— TASK TO COMPLETE —
Word for word, reproduce the listing that follows, excluding any pictures it contains.

++++++

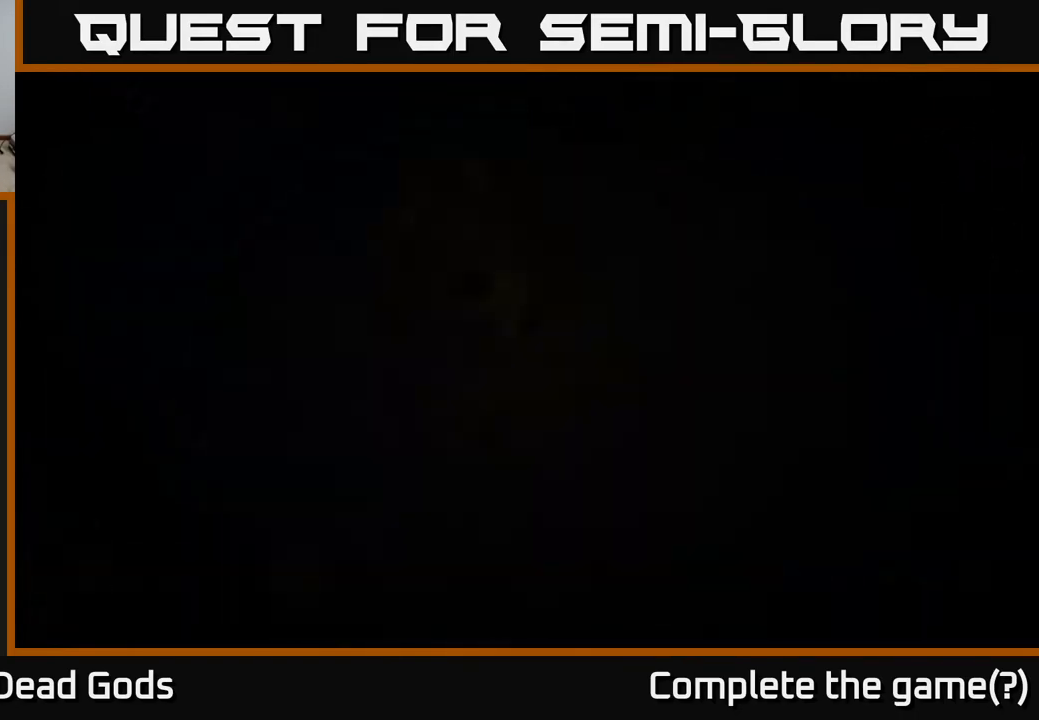
{"buttons": [], "left_stick": "center", "right_stick": "center", "events": []}
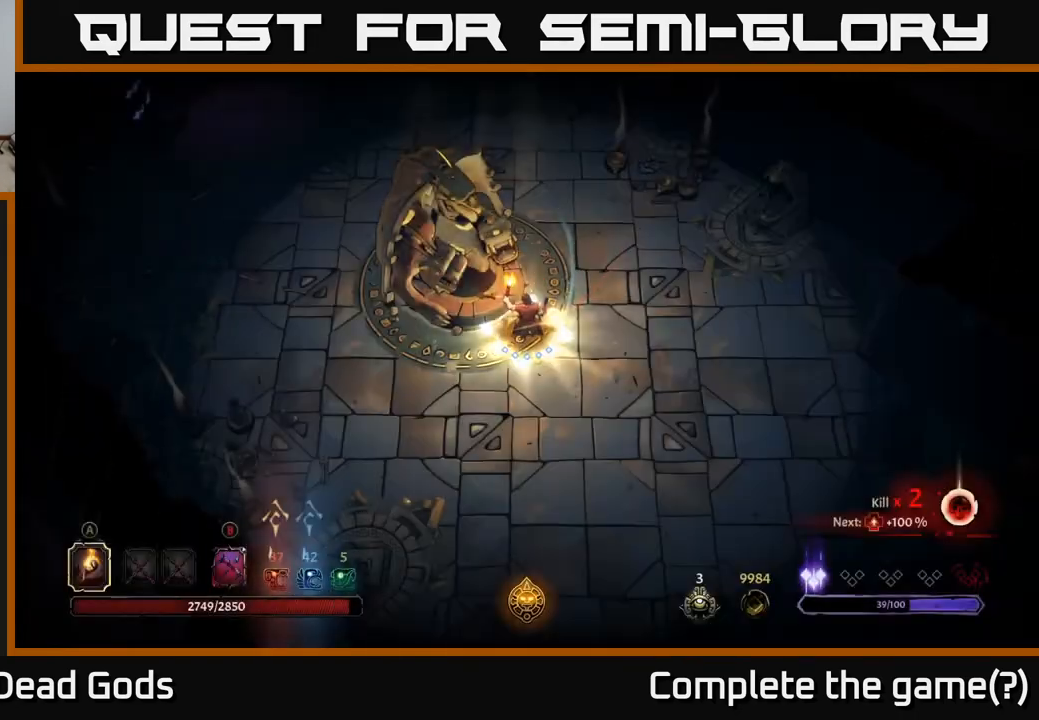
{"buttons": [], "left_stick": "left", "right_stick": "center", "events": [[317, "left_stick", "left"]]}
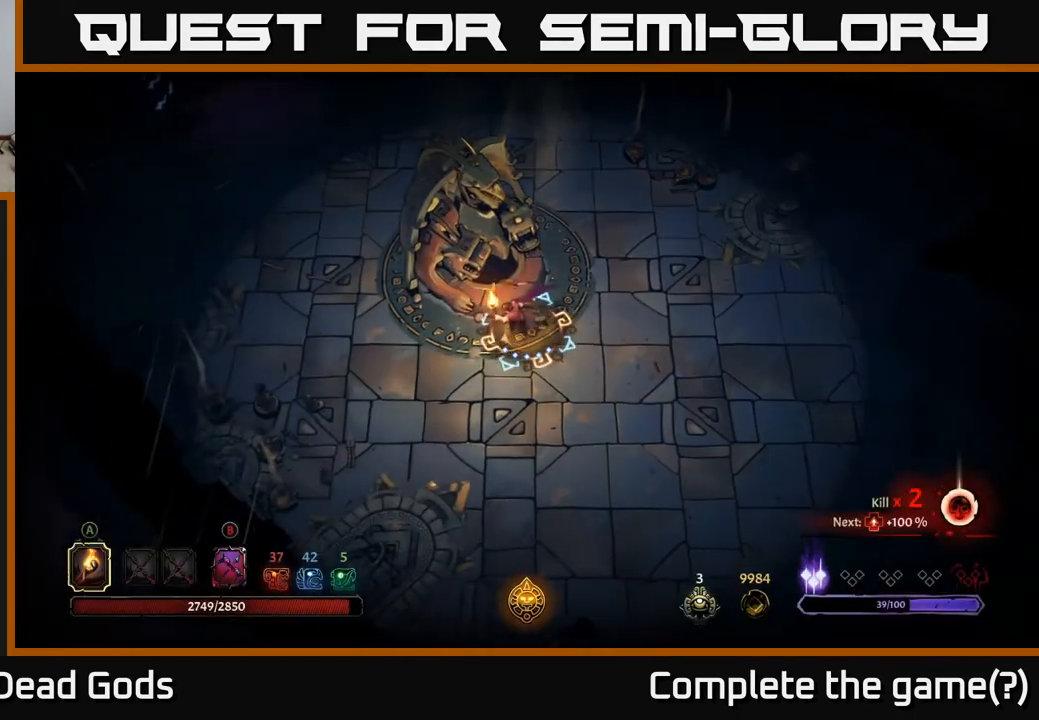
{"buttons": [], "left_stick": "left", "right_stick": "center", "events": []}
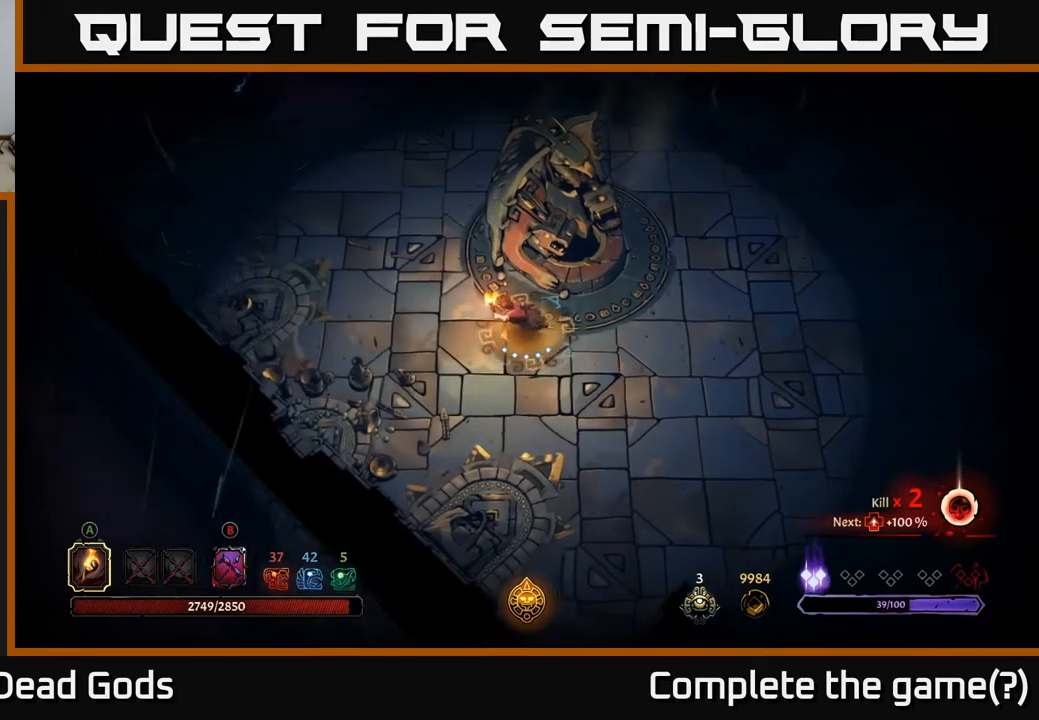
{"buttons": [], "left_stick": "up", "right_stick": "center", "events": [[33, "left_stick", "up-left"], [500, "left_stick", "up"]]}
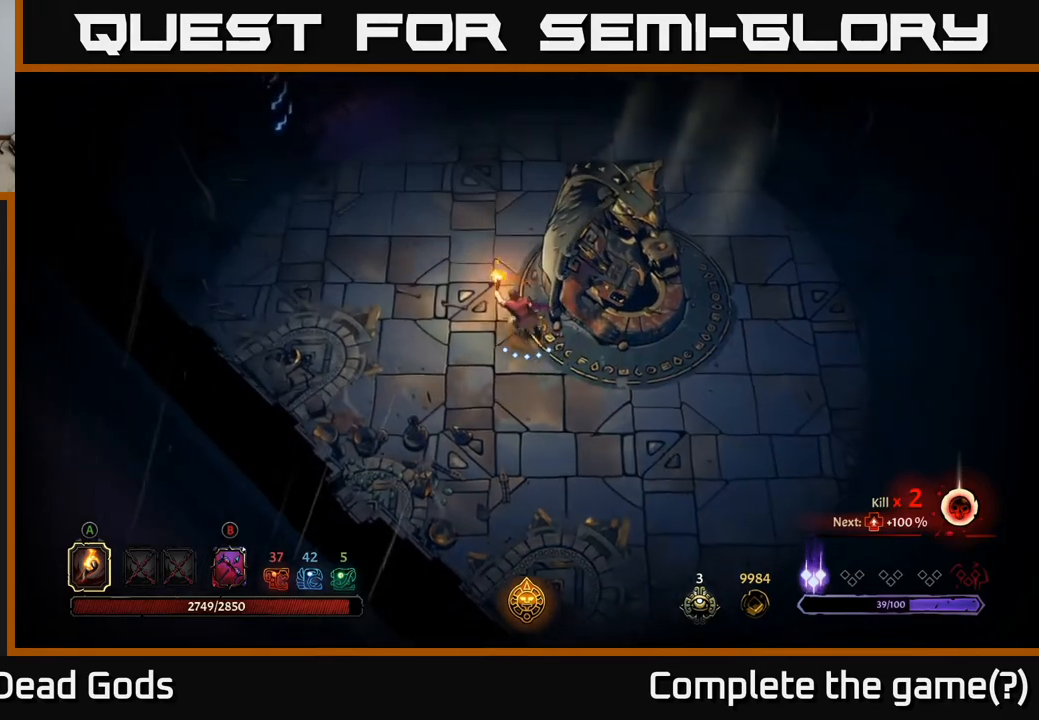
{"buttons": [], "left_stick": "up", "right_stick": "center", "events": [[50, "R2", "down"], [217, "R2", "up"]]}
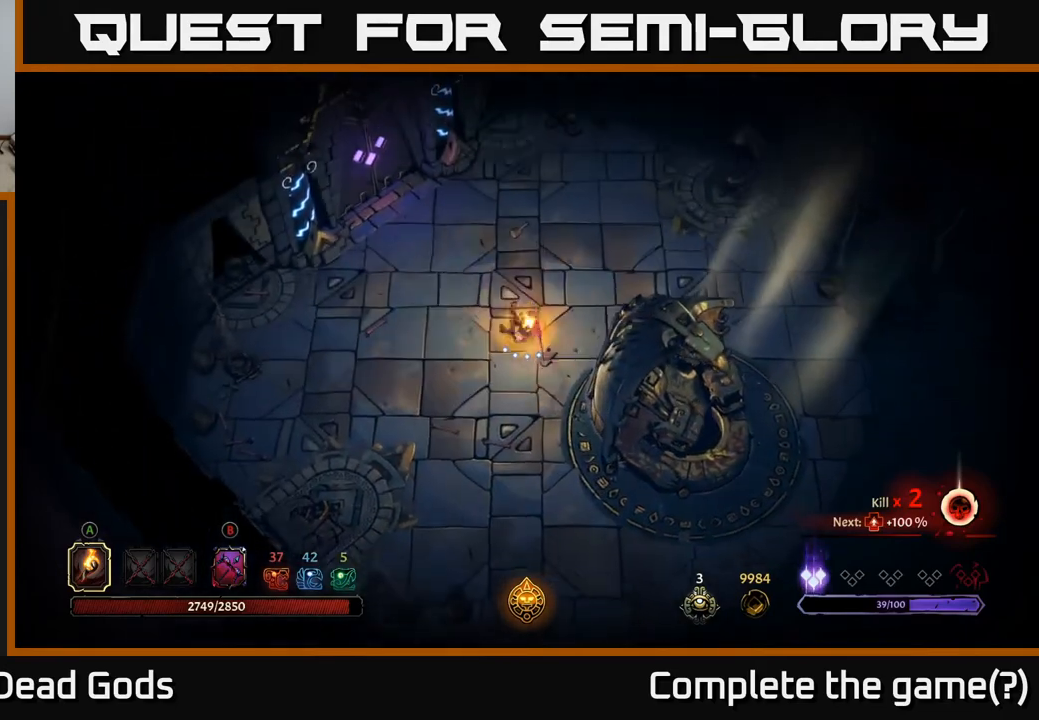
{"buttons": [], "left_stick": "up-right", "right_stick": "center", "events": [[50, "left_stick", "up-right"]]}
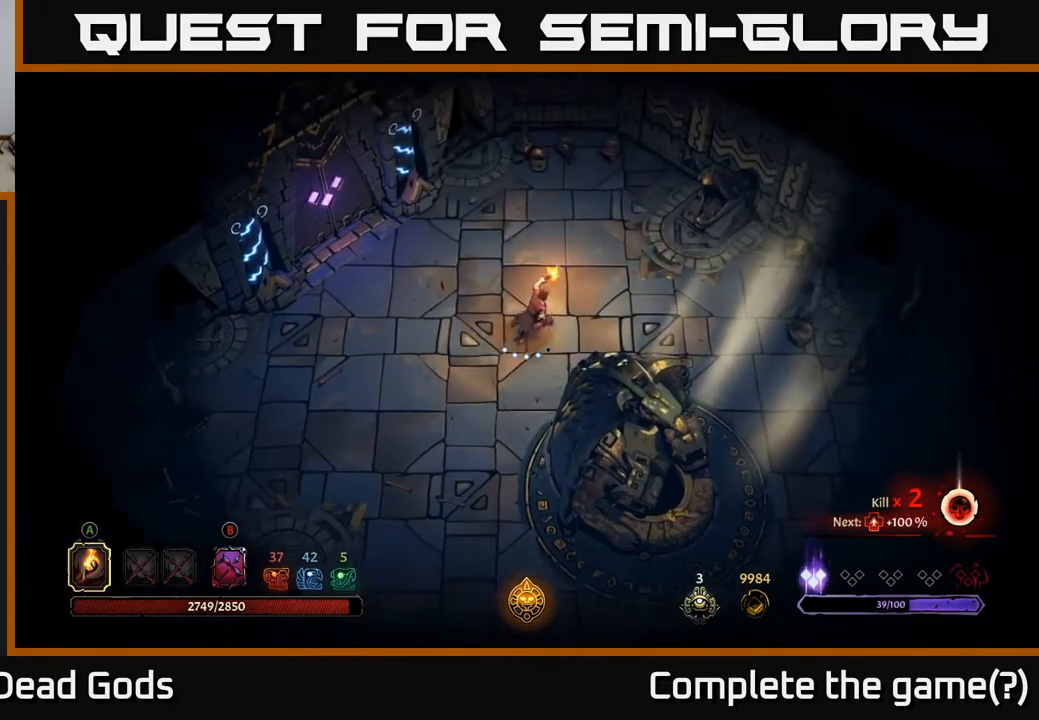
{"buttons": [], "left_stick": "right", "right_stick": "center", "events": [[267, "left_stick", "right"]]}
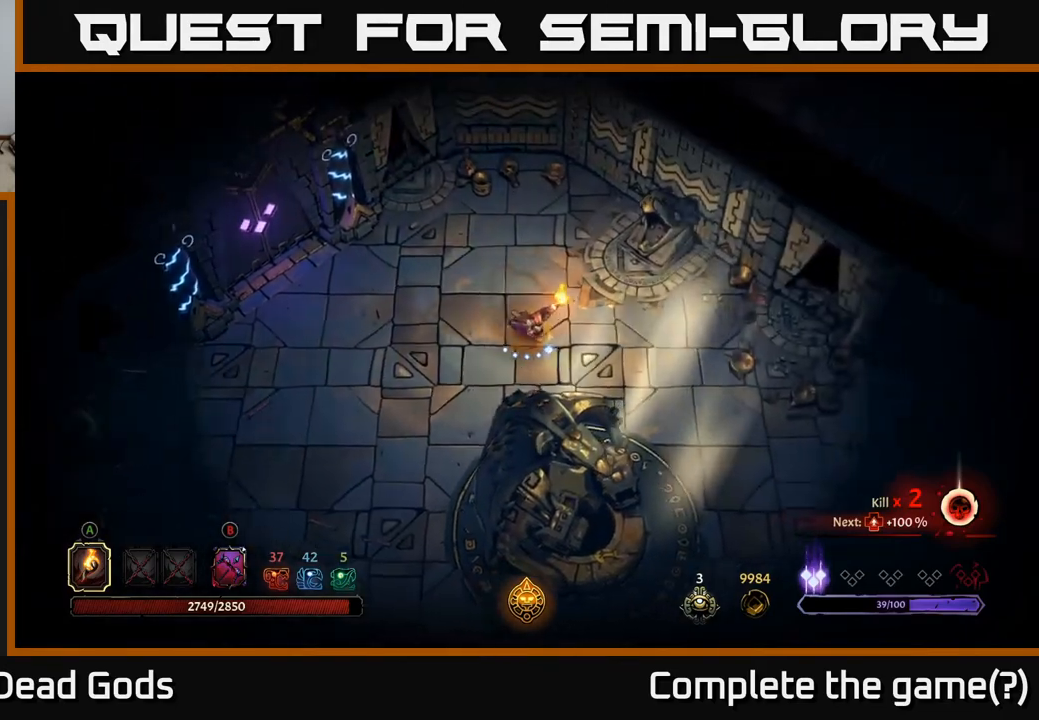
{"buttons": [], "left_stick": "center", "right_stick": "center", "events": [[150, "left_stick", "up"], [217, "left_stick", "up-left"], [350, "left_stick", "center"]]}
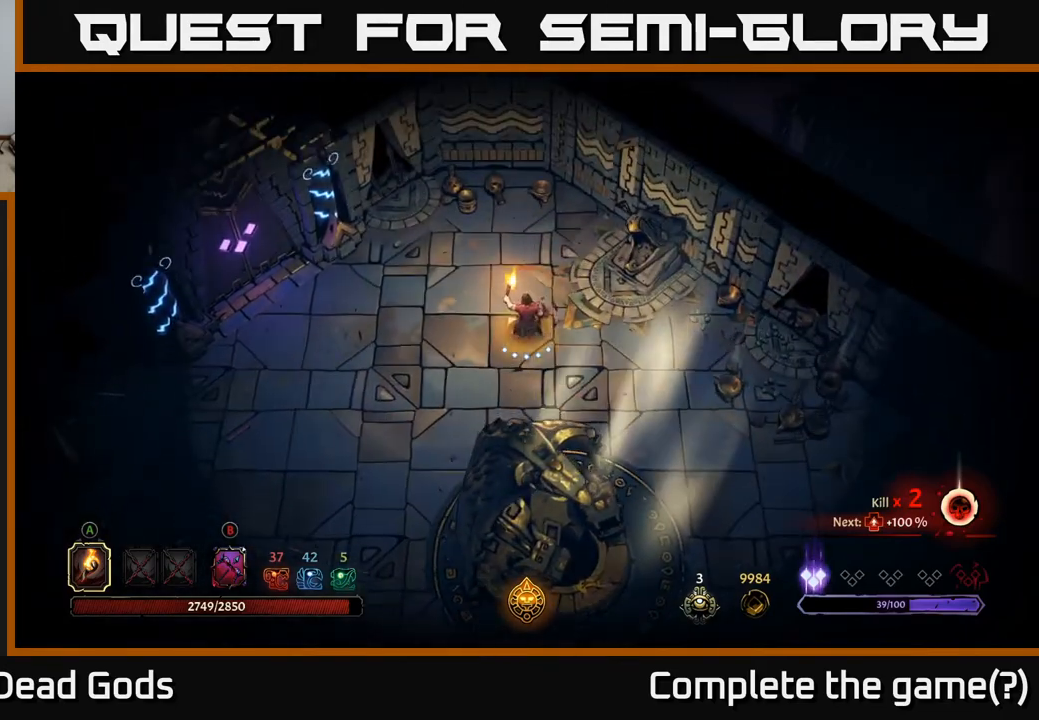
{"buttons": [], "left_stick": "down-right", "right_stick": "center", "events": [[33, "left_stick", "down"], [133, "left_stick", "down-right"], [217, "R2", "down"], [383, "R2", "up"]]}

++++++

— REPLY TO THE EXERCISE —
{"buttons": [], "left_stick": "center", "right_stick": "center", "events": []}
{"buttons": [], "left_stick": "left", "right_stick": "center", "events": [[317, "left_stick", "left"]]}
{"buttons": [], "left_stick": "left", "right_stick": "center", "events": []}
{"buttons": [], "left_stick": "up", "right_stick": "center", "events": [[33, "left_stick", "up-left"], [500, "left_stick", "up"]]}
{"buttons": [], "left_stick": "up", "right_stick": "center", "events": [[50, "R2", "down"], [217, "R2", "up"]]}
{"buttons": [], "left_stick": "up-right", "right_stick": "center", "events": [[50, "left_stick", "up-right"]]}
{"buttons": [], "left_stick": "right", "right_stick": "center", "events": [[267, "left_stick", "right"]]}
{"buttons": [], "left_stick": "center", "right_stick": "center", "events": [[150, "left_stick", "up"], [217, "left_stick", "up-left"], [350, "left_stick", "center"]]}
{"buttons": [], "left_stick": "down-right", "right_stick": "center", "events": [[33, "left_stick", "down"], [133, "left_stick", "down-right"], [217, "R2", "down"], [383, "R2", "up"]]}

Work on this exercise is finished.